Anyhow, none of that has anything to do with it, cause I had to take the Toronado down off the blocks anyway and haul buns out to Lubbock on this emergency rush job. They were showing a new art flick called “Human Animals” out there, and I could smell communist censorship before I even got halfway to Fort Worth. Somebody called up and told me the radio stations were refusing to play the “Human Animals” commercials because they sounded like a gang rape. So I tooled out there to police the mothers.
I’m kinda disgusted to report it, but what’s happened now is the guys in El Lay that own “Human Animals” have jerked it off the drive-in screens of America because of pressure from the national ugly people’s lobby, because the ugly people believe thet title includes them. Before I tell you exactly what we’re gonna do to put “Human Animals” back on the big outdoor screen where it belongs, let’s take a quick look at the beast itself. I’m talking plot.
The big nuke boys just got finished. Nothing’s on the planet except for three people: two guys and one bimbo. This is the movie that asked the question, “What would you do?”
They made this flick in Italy, so first thing you see is these three turkeys standing on the deserted beach in their tuxes and evening gowns and not saying anything and listening to the wind and watching the camera jump around and come up to two inches away from their faces. That’s how you know it’s Italian. In Italy, all the cameramen have bad eyesight so they make the actor’s pimples about nine feet high.
Here’s the best part of the whole movie: no talking.
Then there’s a killer crab attack, and the blonde porkchop has to rip off part of her pink dress to make a bandage on her toot. Now we’re talking trouble. Now we’re talking attack of the male hormones. As soon as this black-headed goonface with a Gene Shalit mustache finishes his crab sandwich he’s on her cookies like ugly on Lou Ferrigno. It’s OK, though, cause the crabmeat makes him do it.
Next thing, these people go to a lighthouse and meet a dog. The dog is the best actor in the picture. The dog leads ’em to water but he can’t make ’em think. The dog takes ’em to a lagoon where they get nekkid and play Marco Polo and then go kill some jackrabbits and skin ’em for breakfast.
In other words, you can see what we got here.

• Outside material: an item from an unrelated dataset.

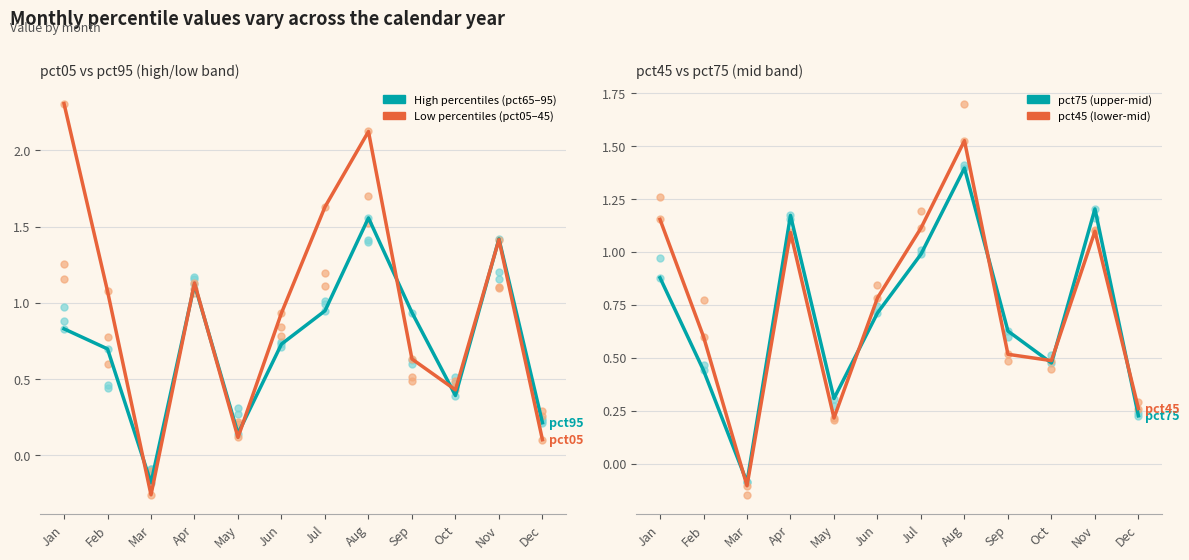

At which category is the sum across all series the highest?

Aug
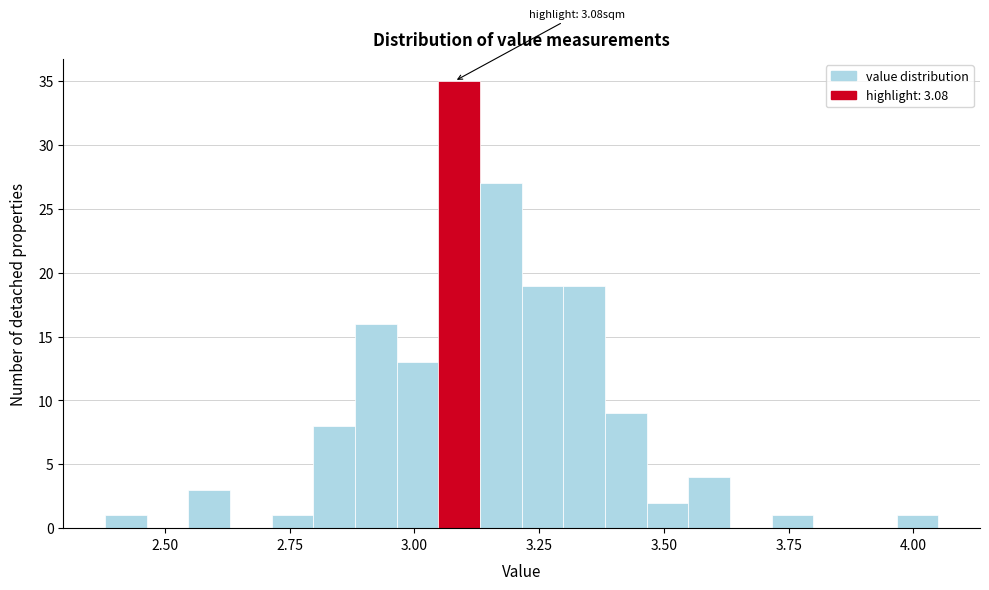

Read against the x-axis, roughly where is the centre of the tallest bar?

3.10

We got Stupid Family Robinson.
Next thing, they all start building huts and planting earth-food and the dog helps gather firewood, and then one day Lady Godiva decides to strip down to her tutu and take a raft ride. But both guys make like Johnny Weissmuller and go after her and end up piking at each other with a knife. Blackbeard wins. The dog watches.
Then one day she goes off in the woods with the dog, and when she gets back Blondie and the dog go in the hut together.
This is the place where a lot of guys switched on their ignitions and drove straight home, and we haven’t even got to the winning combination yet. We’re talking 32 full breast exposures (the count is limited to two to a scene). Two dead bodies. Primitive kung fu. Two quarts blook. Killer crab attack. Three beasts. No talking to get in the way of dialogue. Excessive whining. The movie that gives a new meaning to the word “doggie-style.”